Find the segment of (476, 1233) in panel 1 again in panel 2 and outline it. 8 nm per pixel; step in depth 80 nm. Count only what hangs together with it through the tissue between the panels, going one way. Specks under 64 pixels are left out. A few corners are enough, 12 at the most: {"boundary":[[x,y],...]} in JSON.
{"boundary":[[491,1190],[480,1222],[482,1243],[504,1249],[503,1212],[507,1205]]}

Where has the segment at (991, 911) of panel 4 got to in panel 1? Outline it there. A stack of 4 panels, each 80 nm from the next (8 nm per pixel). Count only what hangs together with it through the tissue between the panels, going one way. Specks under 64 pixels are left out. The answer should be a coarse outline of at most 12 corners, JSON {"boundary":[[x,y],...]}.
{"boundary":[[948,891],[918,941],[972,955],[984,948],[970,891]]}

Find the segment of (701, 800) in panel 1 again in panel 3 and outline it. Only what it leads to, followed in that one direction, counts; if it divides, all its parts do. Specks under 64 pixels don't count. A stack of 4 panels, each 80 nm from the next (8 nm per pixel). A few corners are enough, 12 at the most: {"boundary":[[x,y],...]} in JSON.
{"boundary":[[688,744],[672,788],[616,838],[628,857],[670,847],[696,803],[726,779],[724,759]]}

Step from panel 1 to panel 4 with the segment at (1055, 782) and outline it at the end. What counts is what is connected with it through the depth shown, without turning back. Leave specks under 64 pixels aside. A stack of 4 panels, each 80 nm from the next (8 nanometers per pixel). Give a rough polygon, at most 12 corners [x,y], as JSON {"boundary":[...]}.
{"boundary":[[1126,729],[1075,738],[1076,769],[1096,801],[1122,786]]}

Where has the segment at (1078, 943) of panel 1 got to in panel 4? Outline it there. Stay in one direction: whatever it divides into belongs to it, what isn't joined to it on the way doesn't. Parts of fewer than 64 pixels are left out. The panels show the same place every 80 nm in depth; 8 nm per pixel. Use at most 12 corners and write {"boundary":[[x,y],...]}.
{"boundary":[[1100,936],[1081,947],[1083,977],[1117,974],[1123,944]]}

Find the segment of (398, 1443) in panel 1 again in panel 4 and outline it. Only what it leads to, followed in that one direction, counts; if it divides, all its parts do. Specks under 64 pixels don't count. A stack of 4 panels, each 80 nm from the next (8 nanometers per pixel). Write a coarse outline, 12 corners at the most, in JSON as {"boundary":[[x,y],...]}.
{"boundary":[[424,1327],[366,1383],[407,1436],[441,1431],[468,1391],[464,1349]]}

=====

Each line above is to be restated exactly as it stands.

(RESPONSE FOR THIS EXERCISE)
Find the segment of (476, 1233) in panel 1 again in panel 2 and outline it. 8 nm per pixel; step in depth 80 nm. Count only what hangs together with it through the tissue between the panels, going one way. Specks under 64 pixels are left out. A few corners are enough, 12 at the most: {"boundary":[[x,y],...]} in JSON.
{"boundary":[[491,1190],[480,1222],[482,1243],[504,1249],[503,1212],[507,1205]]}

Where has the segment at (991, 911) of panel 4 got to in panel 1? Outline it there. A stack of 4 panels, each 80 nm from the next (8 nm per pixel). Count only what hangs together with it through the tissue between the panels, going one way. Specks under 64 pixels are left out. The answer should be a coarse outline of at most 12 corners, JSON {"boundary":[[x,y],...]}.
{"boundary":[[948,891],[918,941],[972,955],[984,948],[970,891]]}

Find the segment of (701, 800) in panel 1 again in panel 3 and outline it. Only what it leads to, followed in that one direction, counts; if it divides, all its parts do. Specks under 64 pixels don't count. A stack of 4 panels, each 80 nm from the next (8 nm per pixel). A few corners are enough, 12 at the most: {"boundary":[[x,y],...]} in JSON.
{"boundary":[[688,744],[672,788],[616,838],[628,857],[670,847],[696,803],[726,779],[724,759]]}

Step from panel 1 to panel 4 with the segment at (1055, 782) and outline it at the end. What counts is what is connected with it through the depth shown, without turning back. Leave specks under 64 pixels aside. A stack of 4 panels, each 80 nm from the next (8 nanometers per pixel). Give a rough polygon, at most 12 corners [x,y], as JSON {"boundary":[...]}.
{"boundary":[[1126,729],[1075,738],[1076,769],[1096,801],[1122,786]]}

Where has the segment at (1078, 943) of panel 1 got to in panel 4? Outline it there. Stay in one direction: whatever it divides into belongs to it, what isn't joined to it on the way doesn't. Parts of fewer than 64 pixels are left out. The panels show the same place every 80 nm in depth; 8 nm per pixel. Use at most 12 corners and write {"boundary":[[x,y],...]}.
{"boundary":[[1100,936],[1081,947],[1083,977],[1117,974],[1123,944]]}

Find the segment of (398, 1443) in panel 1 again in panel 4 and outline it. Only what it leads to, followed in that one direction, counts; if it divides, all its parts do. Specks under 64 pixels don't count. A stack of 4 panels, each 80 nm from the next (8 nanometers per pixel). Write a coarse outline, 12 corners at the most, in JSON as {"boundary":[[x,y],...]}.
{"boundary":[[424,1327],[366,1383],[407,1436],[441,1431],[468,1391],[464,1349]]}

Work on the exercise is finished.